Zniecierpliwieni wyborcy
Dziennikarka zupełnie poważnie spytała Bartłomieja Sienkiewicza, czy ocenia ostatnie sondaże jako „złe dla demokratycznych kandydatów”? Jakim prawem pani Wysocka-Schnepf w nielegalnie przejętej przez obecne władze telewizji publicznej (co więcej przejętej w sposób nie mający nic wspólnego z demokracją) określa jednych kandydatów na prezydenta „demokratycznymi”, sugerując zapewne, że inni są „niedemokratyczni”?
Wydaje mi się, że ten ostatni sondaż parlamentarny IBRiS-u, gdzie PiS przeskoczył KO, jest rzeczywiście przykrym sygnałem, sygnałem pewnego zniecierpliwienia. Nasz elektorat ma do tego prawo, ale problem zacznie się wówczas, gdy okaże się, że to jest tendencja
— odpowiedział Sienkiewicz.

★ ★ ★

• Treść zadania 1:
Według fragmentu tekstu, czyj ostatni sondaż parlamentarny pokazał, że PiS przeskoczył KO?

• Pokazany wykaz:

★ ★ ★

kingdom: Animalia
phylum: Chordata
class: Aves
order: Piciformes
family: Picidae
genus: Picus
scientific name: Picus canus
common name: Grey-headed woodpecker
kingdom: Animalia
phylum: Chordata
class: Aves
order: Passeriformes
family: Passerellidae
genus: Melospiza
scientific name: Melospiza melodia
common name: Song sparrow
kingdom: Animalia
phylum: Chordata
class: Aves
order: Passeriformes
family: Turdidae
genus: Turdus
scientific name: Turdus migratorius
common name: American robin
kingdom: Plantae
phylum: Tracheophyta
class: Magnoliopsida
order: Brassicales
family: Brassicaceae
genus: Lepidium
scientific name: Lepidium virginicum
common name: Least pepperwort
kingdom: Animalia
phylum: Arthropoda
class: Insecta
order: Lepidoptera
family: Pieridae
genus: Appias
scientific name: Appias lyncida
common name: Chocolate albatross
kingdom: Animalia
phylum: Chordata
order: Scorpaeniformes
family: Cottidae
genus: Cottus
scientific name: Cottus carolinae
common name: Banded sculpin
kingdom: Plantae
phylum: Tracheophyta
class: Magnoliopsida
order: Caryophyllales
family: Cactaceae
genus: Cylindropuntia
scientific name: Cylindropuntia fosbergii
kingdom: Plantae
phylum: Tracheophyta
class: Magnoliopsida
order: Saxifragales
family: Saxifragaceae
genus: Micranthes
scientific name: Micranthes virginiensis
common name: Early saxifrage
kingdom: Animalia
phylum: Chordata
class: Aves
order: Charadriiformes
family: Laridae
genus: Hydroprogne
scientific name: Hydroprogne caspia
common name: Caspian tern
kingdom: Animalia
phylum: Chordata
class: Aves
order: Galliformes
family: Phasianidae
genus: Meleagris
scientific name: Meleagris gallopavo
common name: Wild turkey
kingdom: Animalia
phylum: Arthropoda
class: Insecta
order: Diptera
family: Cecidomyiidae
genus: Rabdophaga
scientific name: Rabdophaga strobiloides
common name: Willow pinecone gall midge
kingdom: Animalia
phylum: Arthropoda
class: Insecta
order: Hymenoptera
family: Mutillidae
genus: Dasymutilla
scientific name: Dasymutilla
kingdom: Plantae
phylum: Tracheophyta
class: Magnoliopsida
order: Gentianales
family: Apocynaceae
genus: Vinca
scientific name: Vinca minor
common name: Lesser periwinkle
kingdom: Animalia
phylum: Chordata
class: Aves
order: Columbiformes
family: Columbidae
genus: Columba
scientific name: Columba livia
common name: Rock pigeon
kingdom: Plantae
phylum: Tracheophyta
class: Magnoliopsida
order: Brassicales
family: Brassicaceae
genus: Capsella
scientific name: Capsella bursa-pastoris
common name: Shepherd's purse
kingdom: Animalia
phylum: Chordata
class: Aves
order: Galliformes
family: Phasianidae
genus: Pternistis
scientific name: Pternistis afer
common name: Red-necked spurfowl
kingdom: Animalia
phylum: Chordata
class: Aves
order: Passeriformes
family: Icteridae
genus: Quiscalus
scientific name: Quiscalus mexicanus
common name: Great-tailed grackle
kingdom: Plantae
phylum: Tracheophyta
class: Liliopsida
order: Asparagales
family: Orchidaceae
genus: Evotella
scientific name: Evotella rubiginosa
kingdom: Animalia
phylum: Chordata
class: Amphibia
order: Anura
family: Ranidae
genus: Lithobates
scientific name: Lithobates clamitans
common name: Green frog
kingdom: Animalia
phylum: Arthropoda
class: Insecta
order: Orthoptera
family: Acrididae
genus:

★ ★ ★

• Treść zadania 2:
Zmień w wykazie wiersze, zaczynając od tego, który zawiera „family: Picidae”, a kończąc na tym, który zawiera „scientific name: Appias lyncida”: zamień „genus” na „rodzaj”, nie ruszając niczego innego. Podaj wyłącznie te wiersze.

• Odpowiedź 1:
IBRiS-u.

• Odpowiedź 2:
family: Picidae
rodzaj: Picus
scientific name: Picus canus
common name: Grey-headed woodpecker
kingdom: Animalia
phylum: Chordata
class: Aves
order: Passeriformes
family: Passerellidae
rodzaj: Melospiza
scientific name: Melospiza melodia
common name: Song sparrow
kingdom: Animalia
phylum: Chordata
class: Aves
order: Passeriformes
family: Turdidae
rodzaj: Turdus
scientific name: Turdus migratorius
common name: American robin
kingdom: Plantae
phylum: Tracheophyta
class: Magnoliopsida
order: Brassicales
family: Brassicaceae
rodzaj: Lepidium
scientific name: Lepidium virginicum
common name: Least pepperwort
kingdom: Animalia
phylum: Arthropoda
class: Insecta
order: Lepidoptera
family: Pieridae
rodzaj: Appias
scientific name: Appias lyncida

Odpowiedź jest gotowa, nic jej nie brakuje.